Encounters at the End of the World

Bleak, immense, and eternally mesmerizing, Werner Herzog’s Encounters at the End of the World is a brilliant piece of filmmaking. The documentary received an Academy Award nomination in 2008 and stands as a stark and dispassionate glimpse at life, humanity, and the decisiveness of our condition on this planet.
Herzog’s magic as a filmmaker is in his pursuit of legitimacy. He avoids conventions, staggeringly straying for common reliance on showpieces or exploitations in order to tell a story. In Grizzly Man, he does not expose us to “the tape” but rather his reactions to it. In his other films, his more fictional works, Herzog avoids violence and sexuality in the ostentatious sense of Hollywood blockbusters. His version of the world is free of special effects and manipulative elements, like music and camera angles. Indeed, Herzog is one of modern cinema’s foremost truth-tellers.

────────

▶ Exercise set
1. Shorten the paragraph of the film review that begins "Herzog’s magic as a filmmaker" into a few bullet points, keeping its main facts.
2. According to the film review, in what year did Encounters at the End of the World receive an Academy Award nomination?
3. Extend the review of Encounters at the End of the World with a further paragraph that picks up after its last sentence.
The items that come next have no connection to the review of Encounters at the End of the World.

Records from a dataset
────────

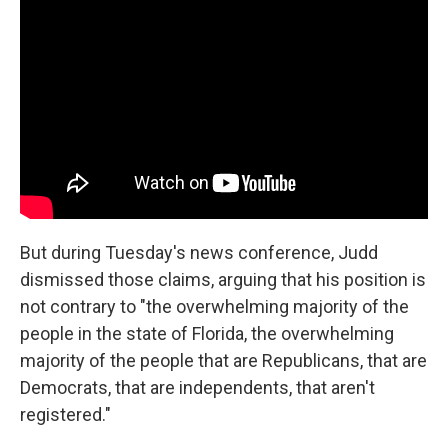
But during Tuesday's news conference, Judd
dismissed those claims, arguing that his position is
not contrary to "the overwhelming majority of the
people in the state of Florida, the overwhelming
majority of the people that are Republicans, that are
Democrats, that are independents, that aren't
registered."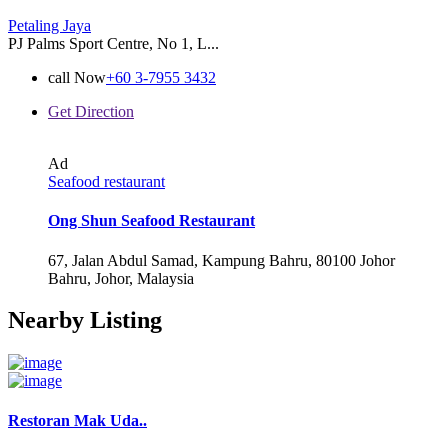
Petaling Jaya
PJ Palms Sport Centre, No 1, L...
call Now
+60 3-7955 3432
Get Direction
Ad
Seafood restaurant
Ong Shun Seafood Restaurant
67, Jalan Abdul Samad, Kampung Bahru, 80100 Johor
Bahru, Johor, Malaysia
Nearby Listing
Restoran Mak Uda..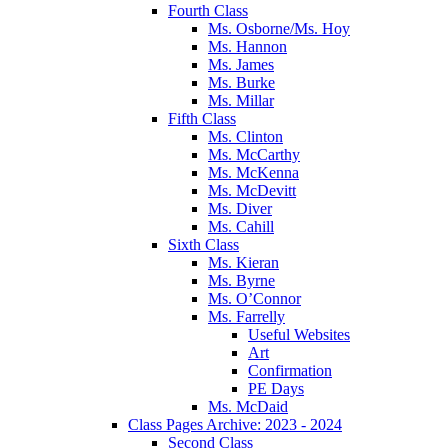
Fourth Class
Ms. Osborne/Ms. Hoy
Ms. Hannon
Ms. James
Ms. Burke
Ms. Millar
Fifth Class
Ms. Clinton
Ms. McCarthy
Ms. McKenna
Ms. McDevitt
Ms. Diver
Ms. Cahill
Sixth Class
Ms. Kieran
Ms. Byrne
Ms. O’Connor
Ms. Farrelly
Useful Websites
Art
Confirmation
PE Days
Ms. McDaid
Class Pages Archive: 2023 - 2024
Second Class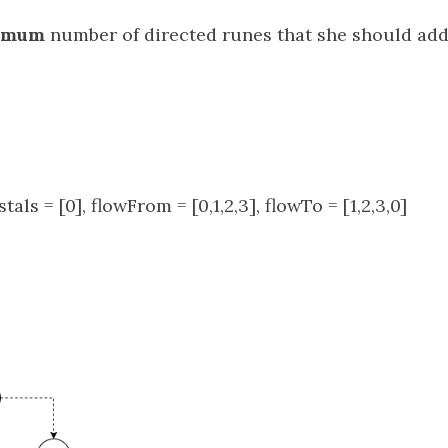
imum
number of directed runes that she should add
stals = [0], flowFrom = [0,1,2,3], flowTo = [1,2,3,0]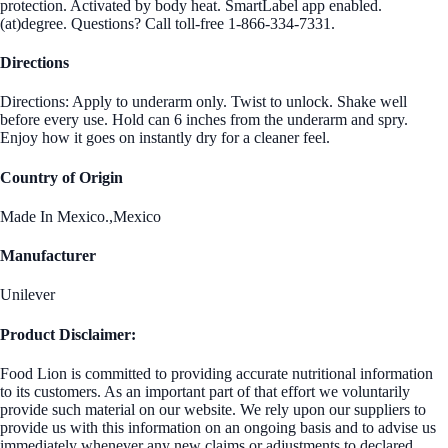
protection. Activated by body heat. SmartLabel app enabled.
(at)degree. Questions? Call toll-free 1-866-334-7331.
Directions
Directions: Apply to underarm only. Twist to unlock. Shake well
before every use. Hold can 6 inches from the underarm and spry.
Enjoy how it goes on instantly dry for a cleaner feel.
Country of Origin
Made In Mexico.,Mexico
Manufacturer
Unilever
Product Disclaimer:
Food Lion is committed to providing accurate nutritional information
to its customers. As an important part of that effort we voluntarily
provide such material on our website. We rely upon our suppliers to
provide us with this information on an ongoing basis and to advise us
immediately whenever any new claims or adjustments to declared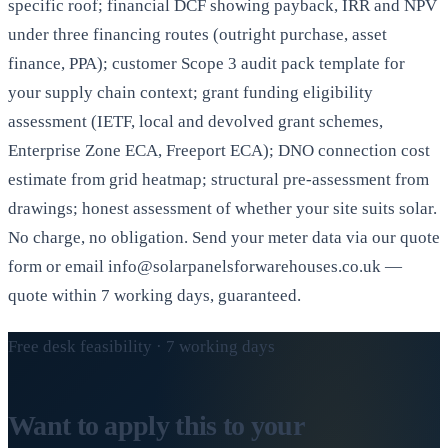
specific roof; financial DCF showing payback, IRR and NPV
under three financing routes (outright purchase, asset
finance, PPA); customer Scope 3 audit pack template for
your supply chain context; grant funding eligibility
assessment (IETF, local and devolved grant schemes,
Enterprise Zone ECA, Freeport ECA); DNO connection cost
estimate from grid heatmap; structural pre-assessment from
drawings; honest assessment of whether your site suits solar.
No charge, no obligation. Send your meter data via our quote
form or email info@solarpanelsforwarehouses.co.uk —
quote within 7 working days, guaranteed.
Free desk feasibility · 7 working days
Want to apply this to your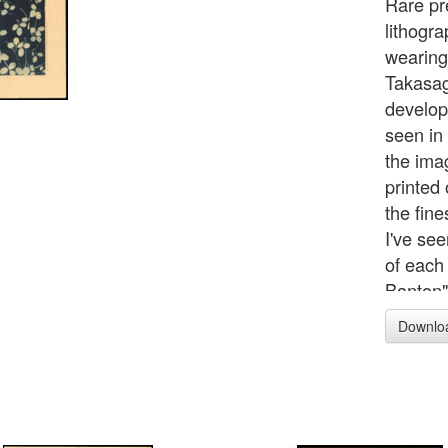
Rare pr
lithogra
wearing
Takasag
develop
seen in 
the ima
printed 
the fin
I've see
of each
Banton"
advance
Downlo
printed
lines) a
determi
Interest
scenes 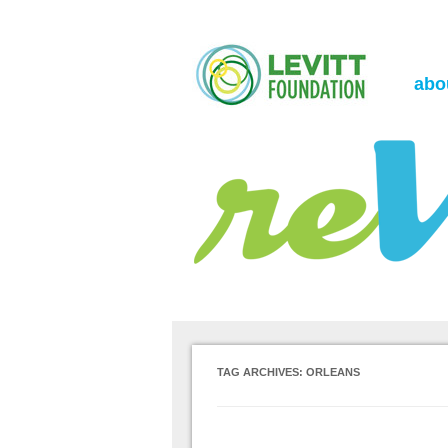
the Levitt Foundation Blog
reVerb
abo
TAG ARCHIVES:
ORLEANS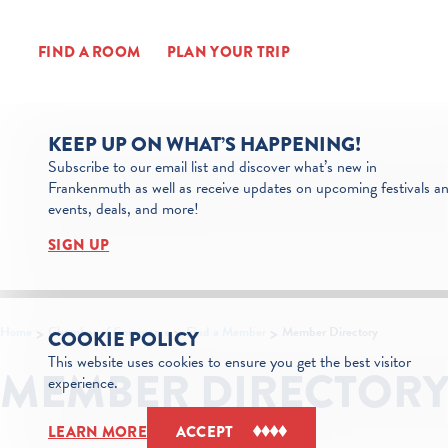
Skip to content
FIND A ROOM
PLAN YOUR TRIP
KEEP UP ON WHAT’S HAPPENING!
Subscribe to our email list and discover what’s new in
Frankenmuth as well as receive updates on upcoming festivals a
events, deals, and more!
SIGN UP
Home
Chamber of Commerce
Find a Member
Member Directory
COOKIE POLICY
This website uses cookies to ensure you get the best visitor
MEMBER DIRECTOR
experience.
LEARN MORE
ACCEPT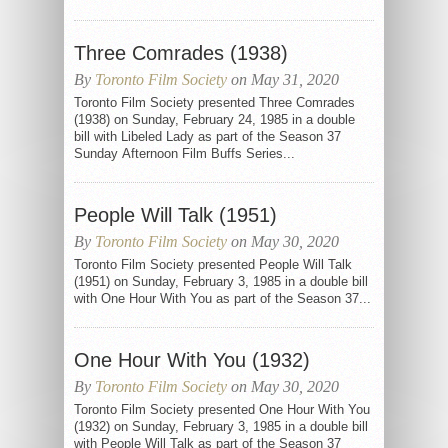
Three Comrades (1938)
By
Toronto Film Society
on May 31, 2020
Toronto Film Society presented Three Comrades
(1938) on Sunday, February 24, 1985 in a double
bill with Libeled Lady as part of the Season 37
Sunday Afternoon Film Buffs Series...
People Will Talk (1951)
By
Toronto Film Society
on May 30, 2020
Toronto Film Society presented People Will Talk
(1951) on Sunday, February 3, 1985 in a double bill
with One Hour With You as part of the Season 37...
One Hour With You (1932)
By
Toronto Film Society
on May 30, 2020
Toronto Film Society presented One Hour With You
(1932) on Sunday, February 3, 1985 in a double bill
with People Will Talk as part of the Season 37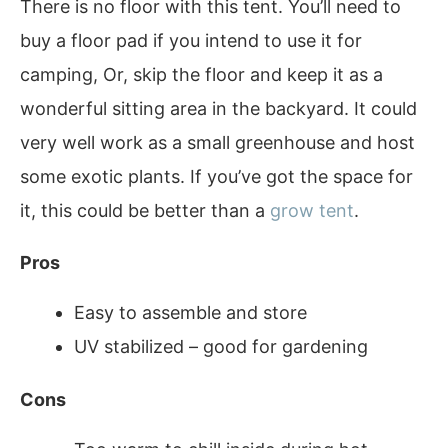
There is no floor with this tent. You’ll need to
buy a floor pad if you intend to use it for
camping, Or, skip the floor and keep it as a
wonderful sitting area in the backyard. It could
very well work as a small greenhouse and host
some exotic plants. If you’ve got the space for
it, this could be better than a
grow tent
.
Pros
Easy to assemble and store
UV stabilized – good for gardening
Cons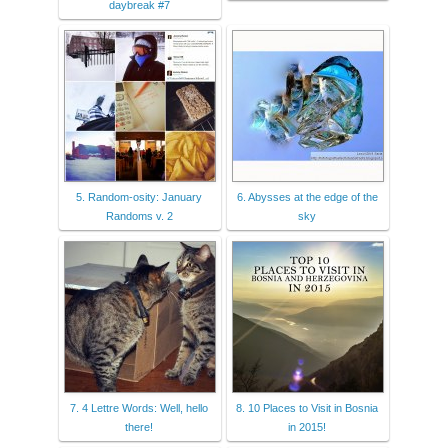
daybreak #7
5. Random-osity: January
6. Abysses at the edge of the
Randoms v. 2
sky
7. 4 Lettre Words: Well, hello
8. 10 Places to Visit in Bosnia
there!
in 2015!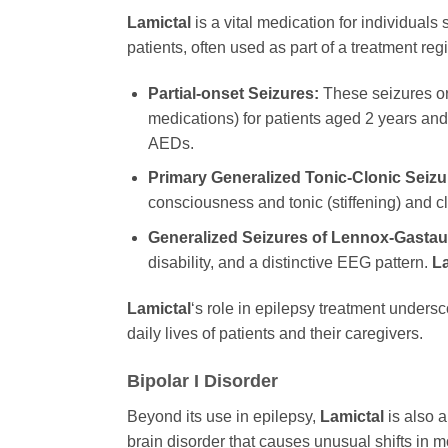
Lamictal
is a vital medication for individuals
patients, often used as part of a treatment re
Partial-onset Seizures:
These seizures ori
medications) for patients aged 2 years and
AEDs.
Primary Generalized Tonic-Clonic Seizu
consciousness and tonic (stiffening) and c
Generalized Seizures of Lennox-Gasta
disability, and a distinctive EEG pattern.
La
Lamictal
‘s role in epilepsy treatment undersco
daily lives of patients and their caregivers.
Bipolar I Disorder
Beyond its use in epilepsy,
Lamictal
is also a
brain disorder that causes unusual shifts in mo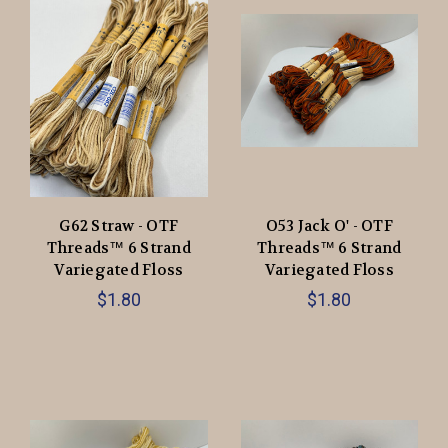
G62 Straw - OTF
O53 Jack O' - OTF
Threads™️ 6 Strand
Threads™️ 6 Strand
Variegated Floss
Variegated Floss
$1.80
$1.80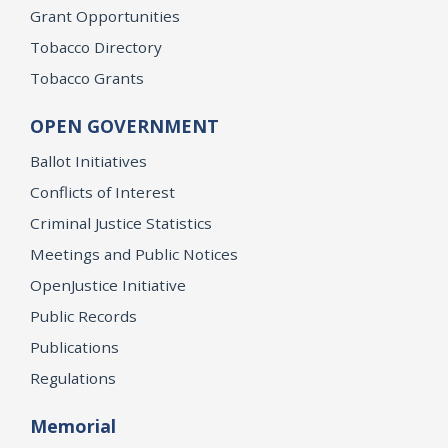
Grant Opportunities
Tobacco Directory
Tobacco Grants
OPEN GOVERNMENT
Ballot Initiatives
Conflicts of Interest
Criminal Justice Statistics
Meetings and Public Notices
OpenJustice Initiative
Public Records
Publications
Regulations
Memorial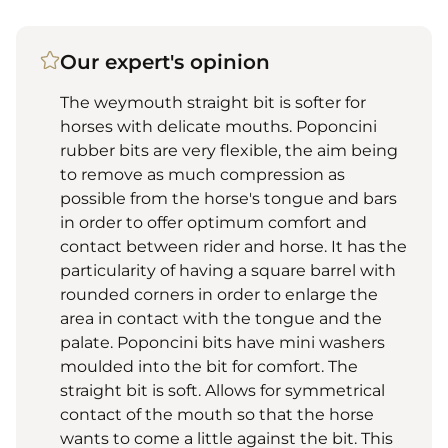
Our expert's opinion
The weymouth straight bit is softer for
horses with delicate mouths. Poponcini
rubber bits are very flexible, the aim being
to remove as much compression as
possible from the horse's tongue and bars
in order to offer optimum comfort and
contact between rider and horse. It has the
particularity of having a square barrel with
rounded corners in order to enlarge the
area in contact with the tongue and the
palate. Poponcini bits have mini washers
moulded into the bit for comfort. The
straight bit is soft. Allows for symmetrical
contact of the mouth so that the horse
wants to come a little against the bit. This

────────

▶ Set of answers
1.
- Herzog pursues legitimacy and avoids conventions, showpieces, and exploitation in telling a story.
- In Grizzly Man, he shows his reactions to "the tape" rather than the tape itself.
- His more fictional films avoid the showy violence and sexuality of Hollywood blockbusters.
- His work is free of special effects and manipulative elements such as music and camera angles.
- He is one of modern cinema's foremost truth-tellers.

2. 2008

3.
And nowhere is the truth more austere and more wounding than in his Encounters at the End of the World. In many ways, this motion picture feels like Herzog is returning from some far-off land with tales of the people and the sights there. With this film, the far-off land is Antarctica and the people are indeed compelling and interesting. His tale describes the people who live and work there, the land, the wildlife, the desolation, the inevitability of existence at the end of the world.
Herzog, along with cinematographer Peter Zeitlinger, head to McMurdo Station. McMurdo is an American research station located on the southern tip of Ross Island in Antarctica. It is also largest community in Antarctica, supporting a population of up to 1200 or so residents. As Herzog discovers, most of the people that come to McMurdo have decided to “fall off the map” and have come to the bottom of the planet.
Herzog’s discovery of the people of Antarctica is pure and engaging. His unflinching camera takes us to meet maintenance workers, iceberg geologists, zoologists, biologists, volcanologists, and a penguin scientist whose solitude makes him subdued company. These are the people of McMurdo; they are diverse, intelligent, aware, and ultimately pessimistic about our sustainability on this planet. Herzog joins the chorus in his barren German tones, narrating the film with rawness and an odd sense of boredom.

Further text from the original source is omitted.